かつて、資本家が労働者を使役して利益を得ることは「搾取」と呼ばれ、不当な営みだとみなされていた。今では、労働者に十分な賃金を与えずに酷使する企業は、「ブラック企業」として糾弾される。だが、経営者や株主であること自体を責められることはない。
1990年代にソ連をはじめとする社会主義国が崩壊したことによって、資本主義には出口がないことが明らかになった。これを資本主義リアリズムという。これは、資本主義が唯一の存続可能な政治・経済的制度であり、その代替物を想像することすら不可能だという意識が広まった状態を指す。
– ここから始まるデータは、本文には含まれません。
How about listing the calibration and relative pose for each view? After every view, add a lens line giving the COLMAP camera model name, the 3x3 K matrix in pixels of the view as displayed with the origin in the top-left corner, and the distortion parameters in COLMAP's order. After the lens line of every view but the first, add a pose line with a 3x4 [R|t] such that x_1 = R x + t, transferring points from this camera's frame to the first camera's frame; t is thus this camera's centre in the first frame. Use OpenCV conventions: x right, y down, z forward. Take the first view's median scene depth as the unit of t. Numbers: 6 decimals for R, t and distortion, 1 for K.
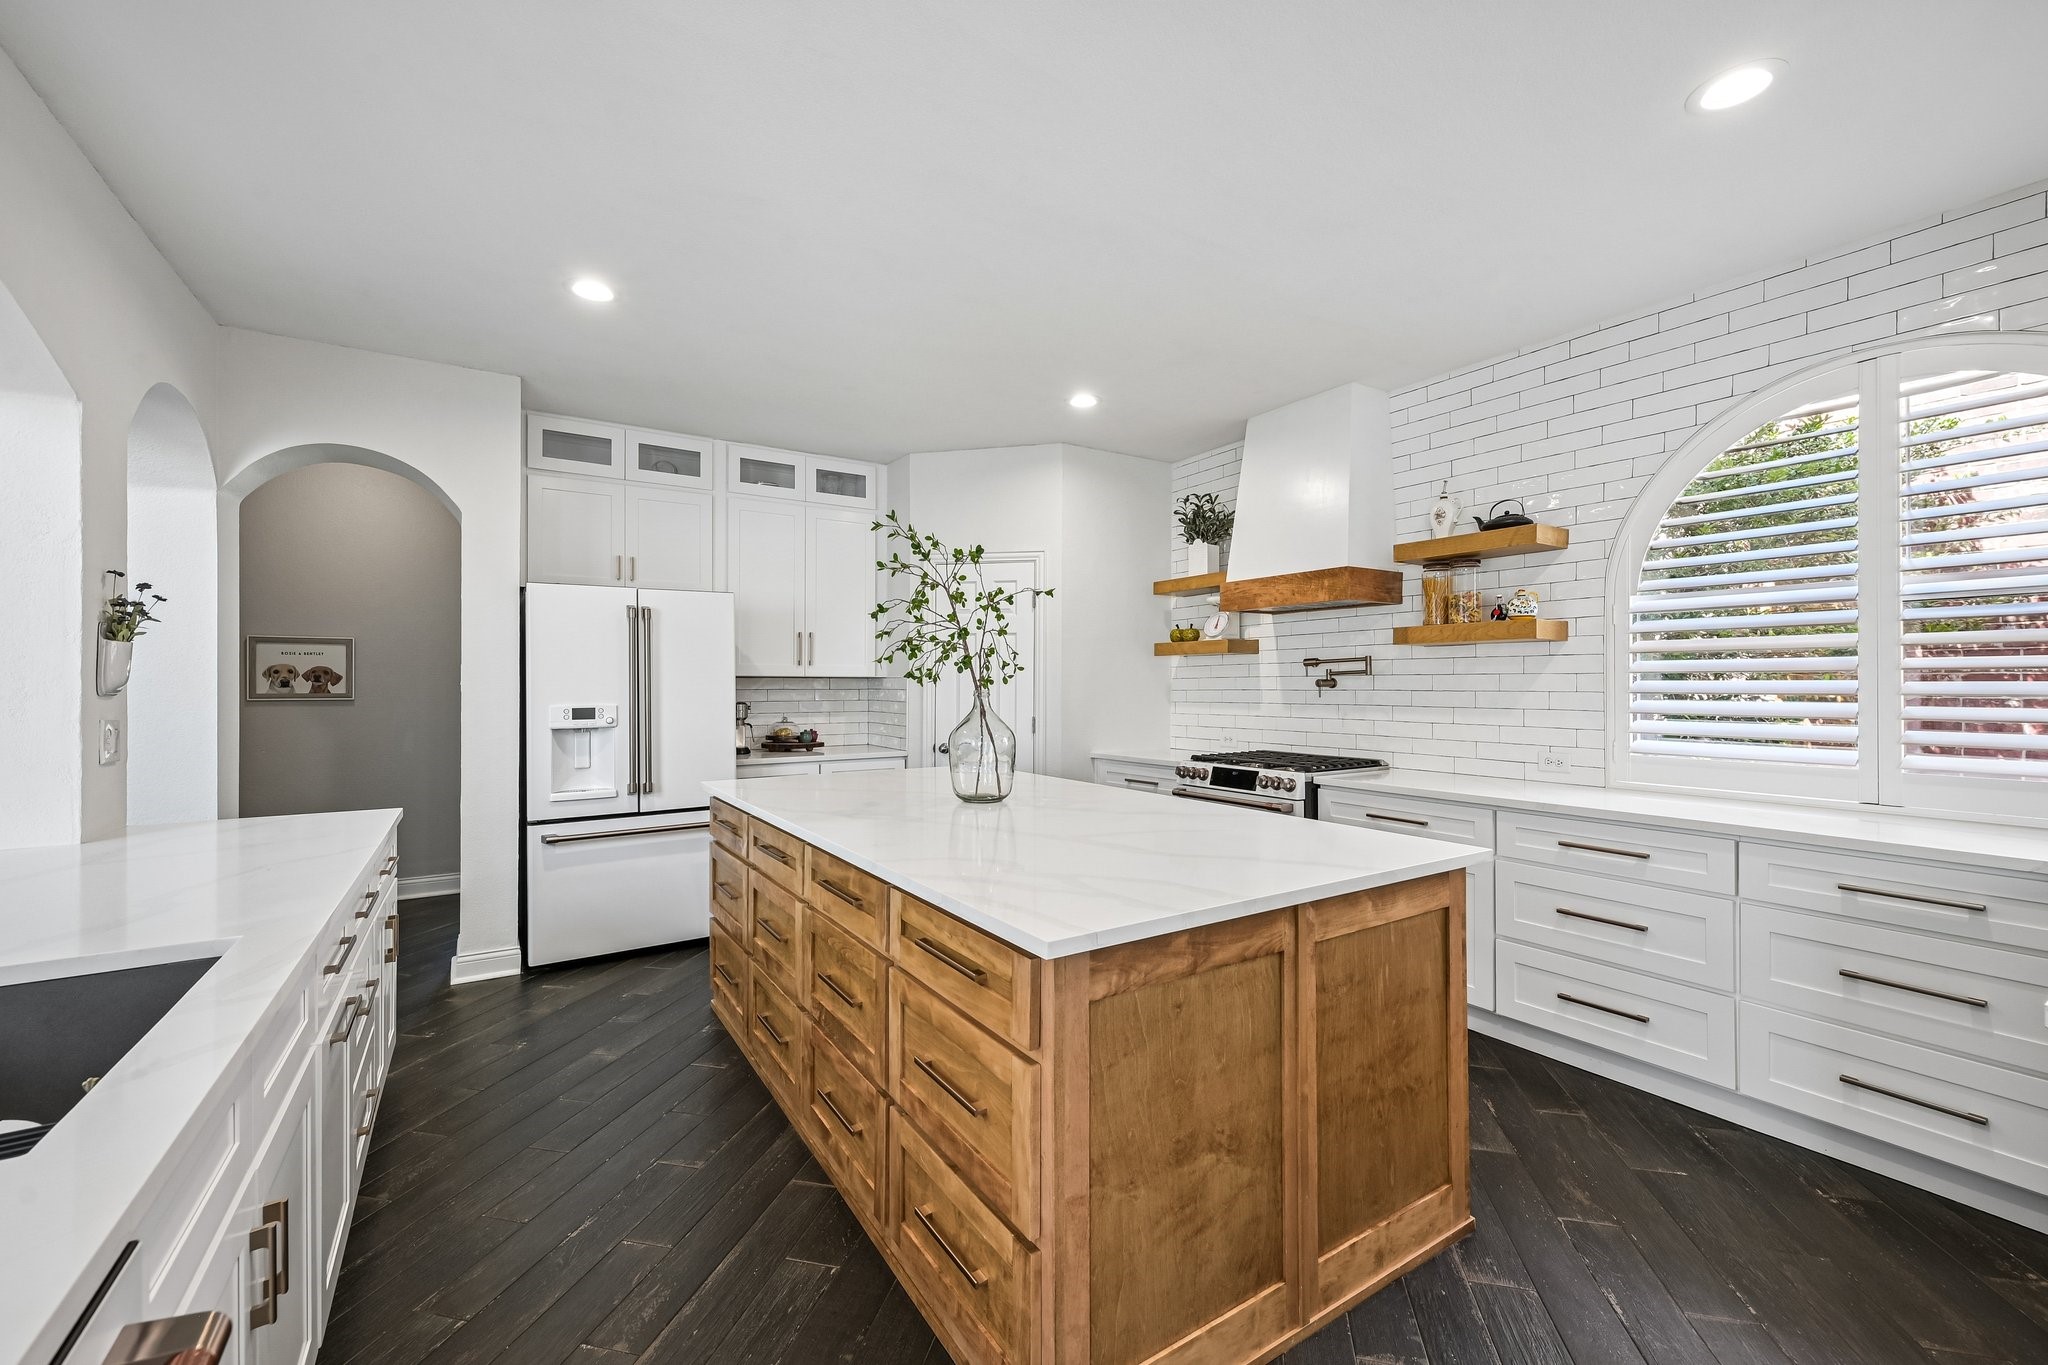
lens RADIAL K [[832.3, 0, 1041.3], [0, 832.3, 679.0], [0, 0, 1]] dist [0.003487, 0.000352]
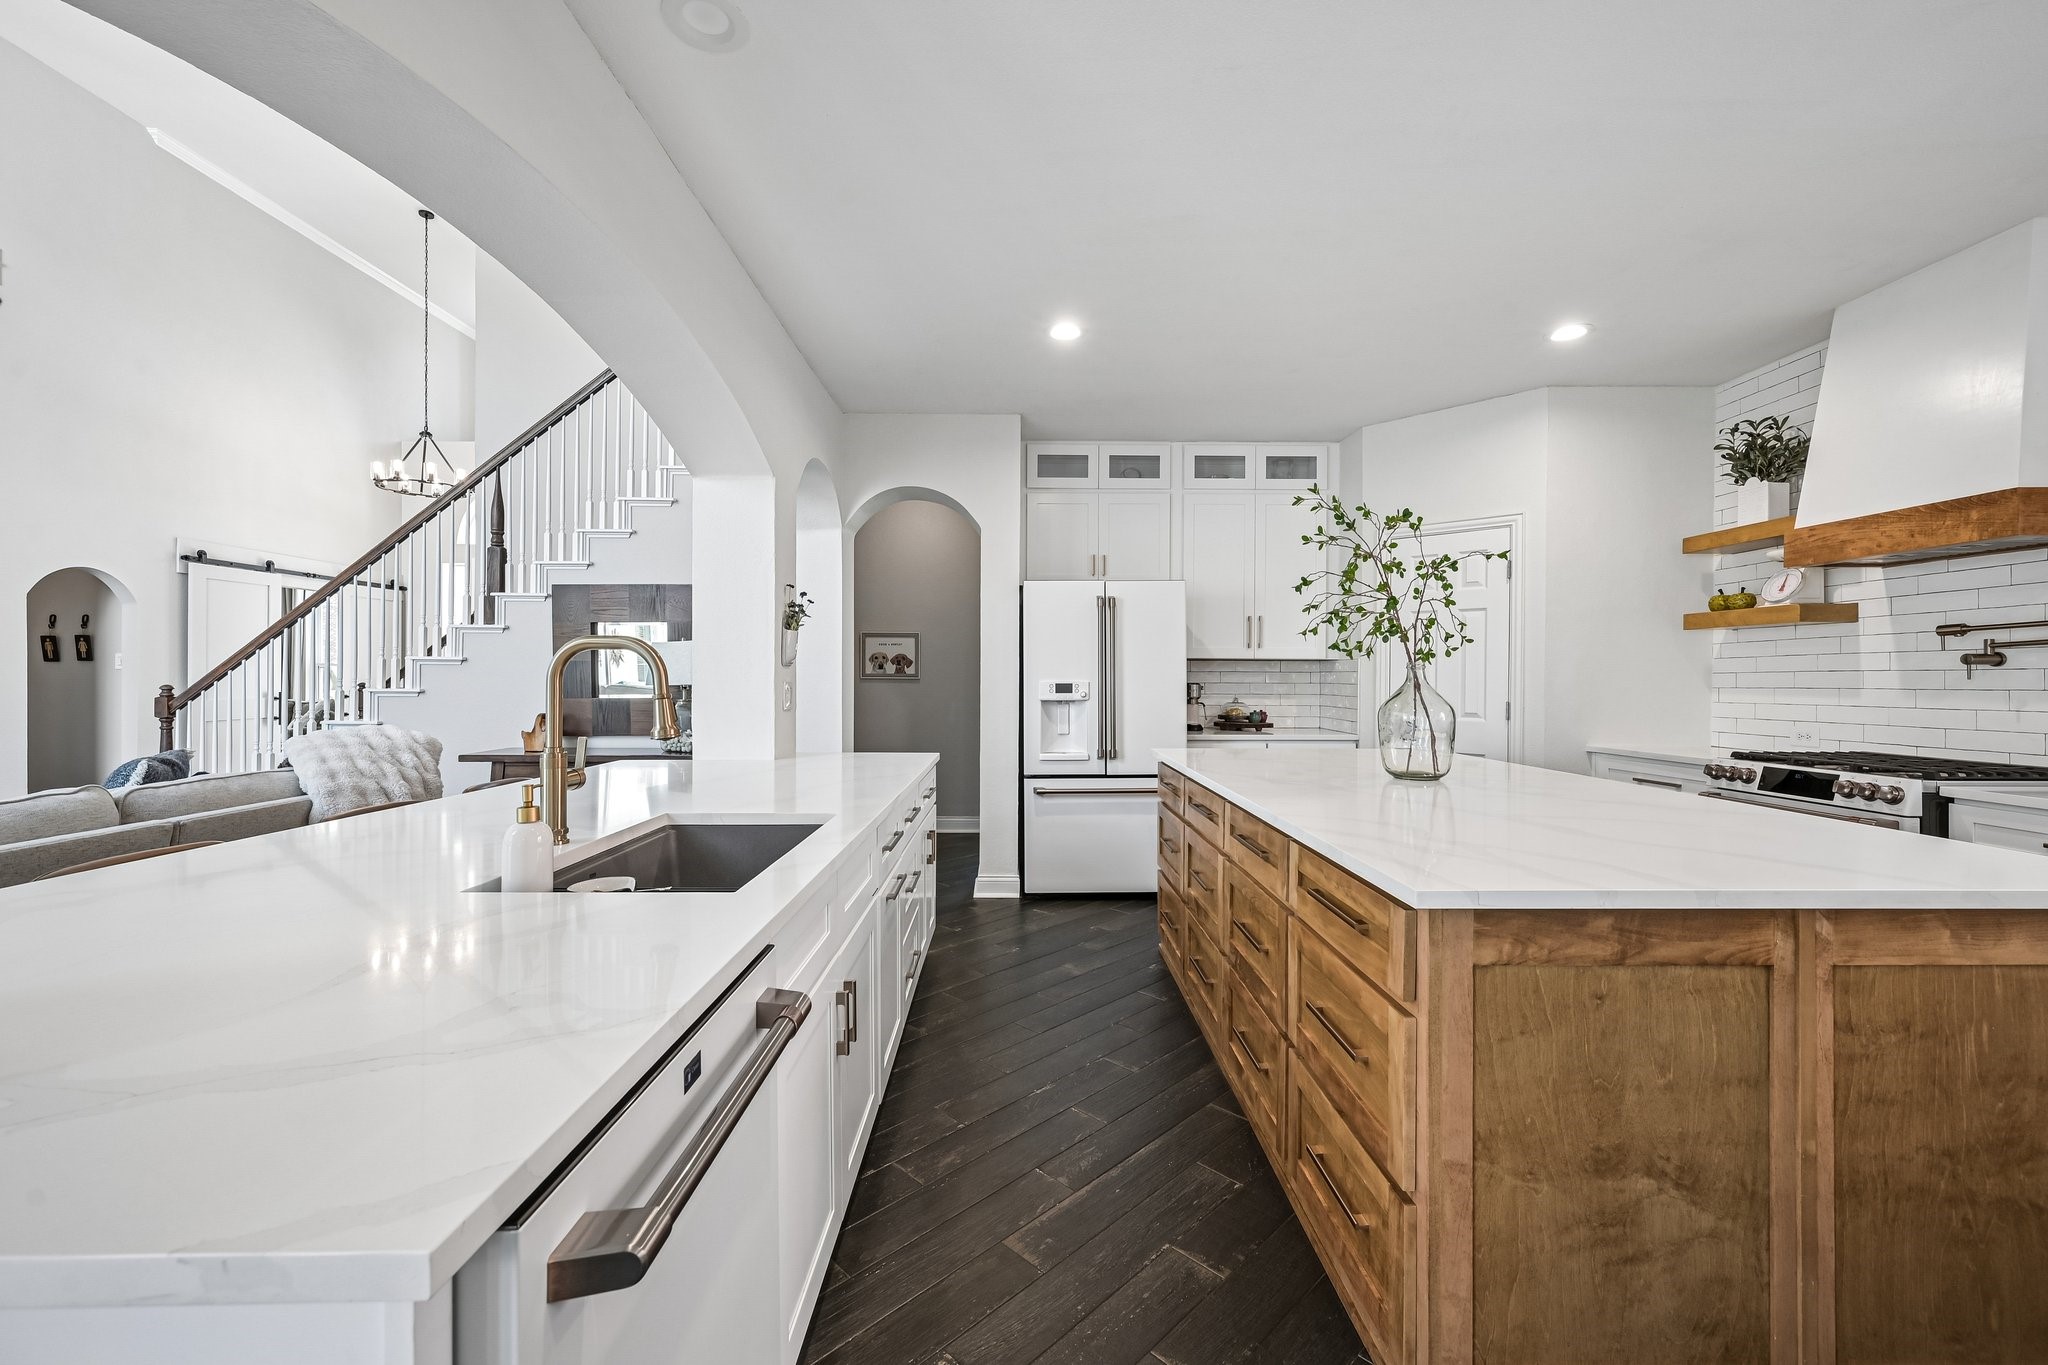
lens RADIAL K [[832.3, 0, 1029.9], [0, 832.3, 678.6], [0, 0, 1]] dist [0.003487, 0.000352]
pose [[0.841573, 0.004733, -0.540123, 0.059063], [-0.001148, 0.999975, 0.006974, 0.021485], [0.540142, -0.005249, 0.841558, -0.032302]]
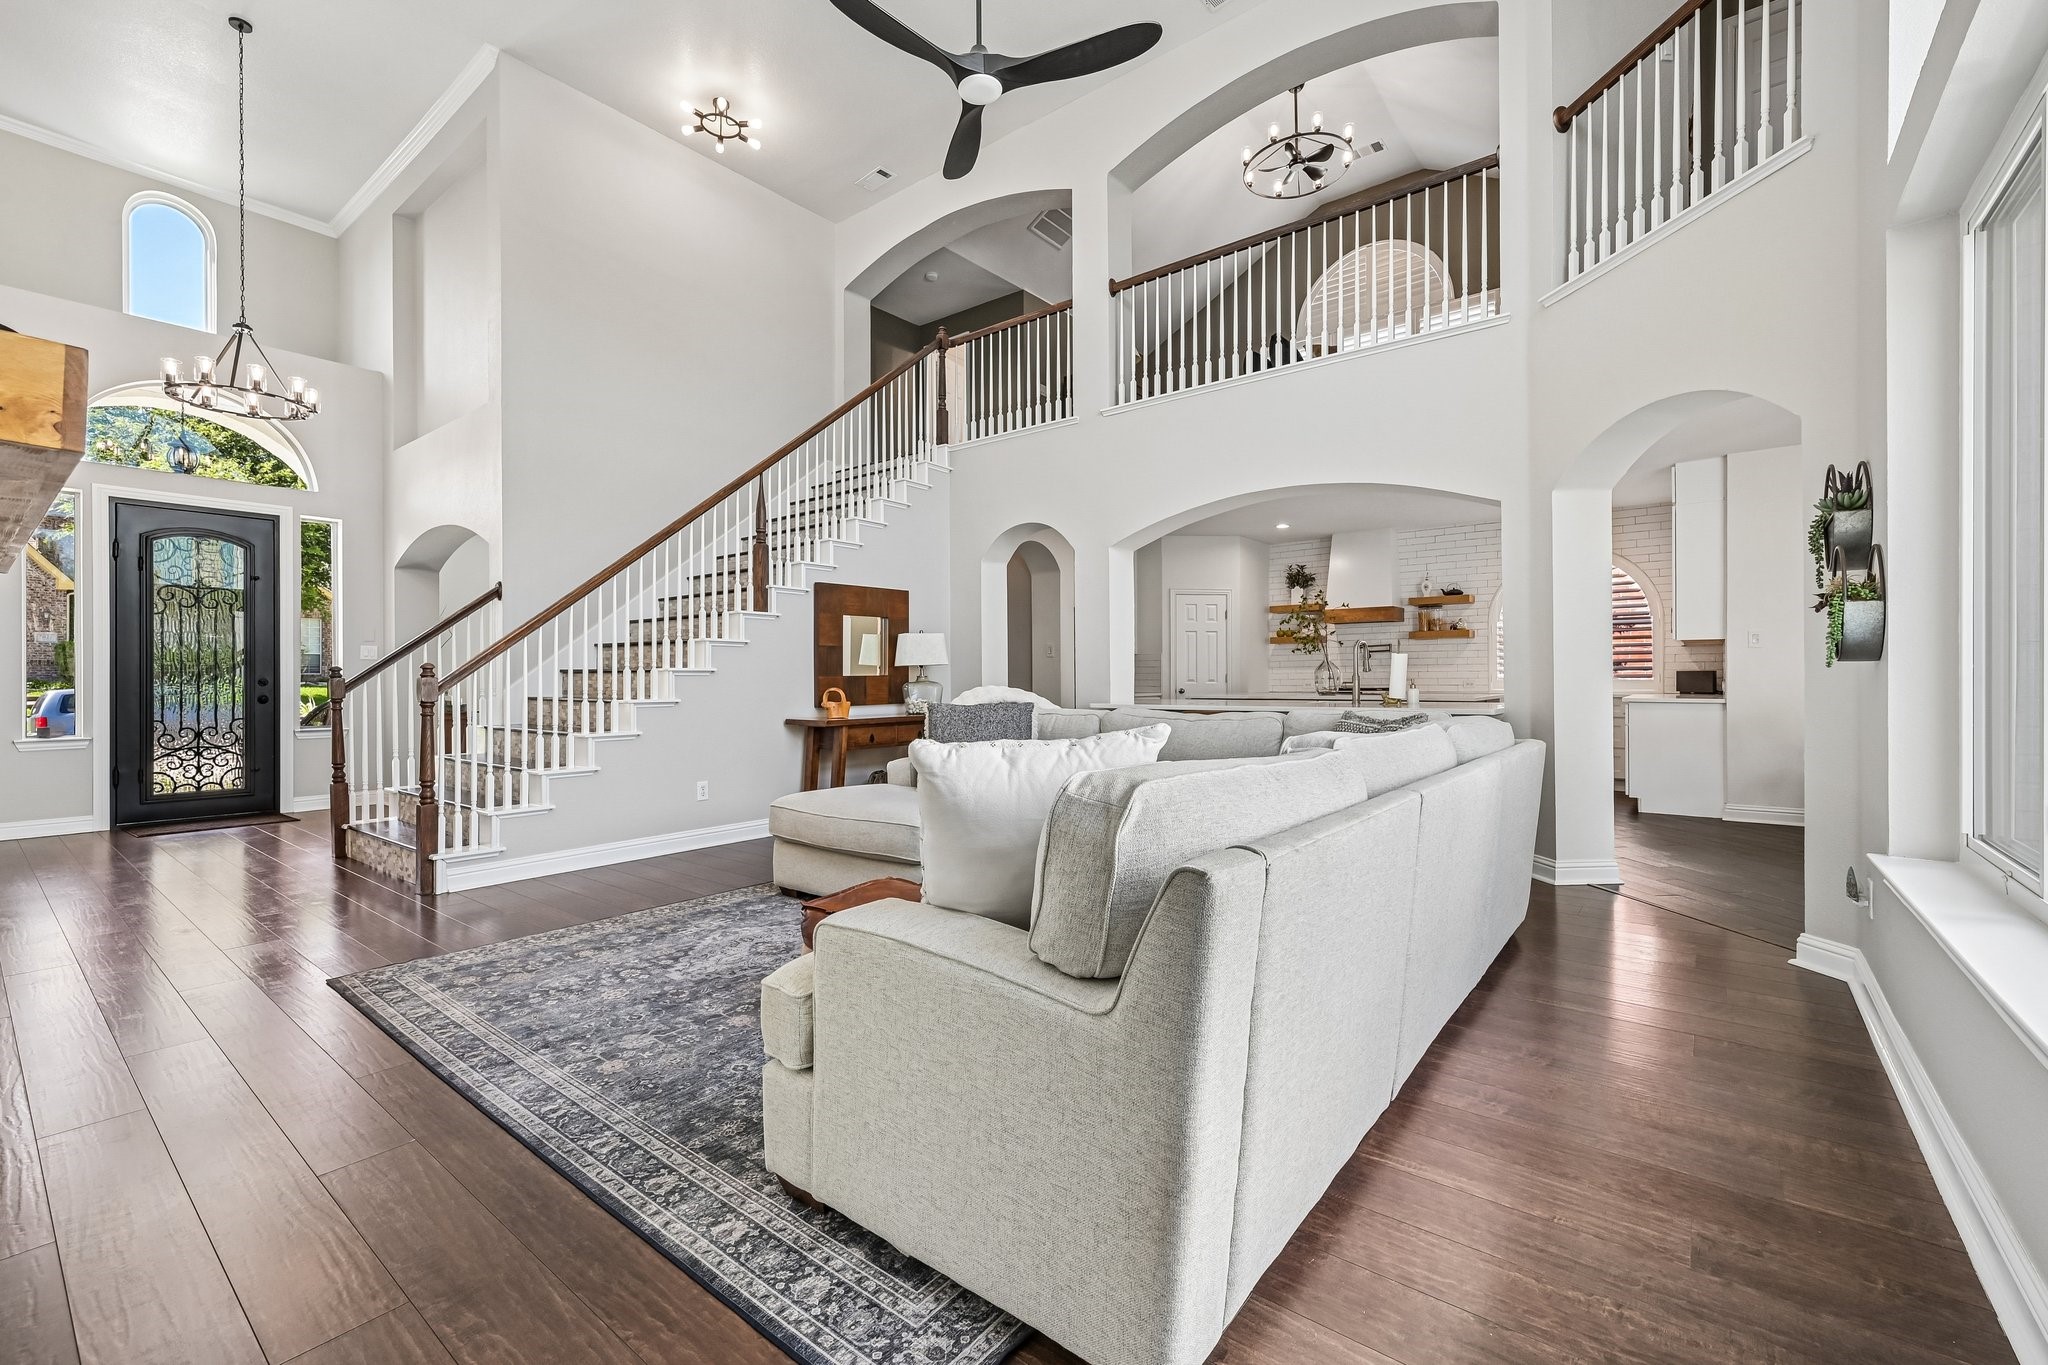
lens RADIAL K [[838.9, 0, 1041.9], [0, 838.9, 684.9], [0, 0, 1]] dist [0.002506, 0.000387]
pose [[0.940732, -0.009706, 0.339013, -1.570449], [0.004965, 0.999877, 0.014850, 0.056705], [-0.339115, -0.012287, 0.940665, -1.049465]]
資本主義に対抗する方法として、「加速主義」が提唱されている。加速主義は、資本主義を加速させることによりその極限で資本主義からの脱却を図る思想だ。資本主義の代替が存在しない以上、資本主義を追求することでしかそれを乗り越えることはできないという考えである。後述するAIの普及とベーシックインカム(BI)の給付による脱労働社会の到来は、加速主義のひとつの形である。
年輩者に比べて、若い世代はそこまで労働に価値を置かなくなってきている。今後、AIの普及によって、この傾向はますます加速するだろう。
しかし、私たちは脱労働社会をただ待ち焦がれていればいいわけではない。今の資本主義には明らかな不正がある。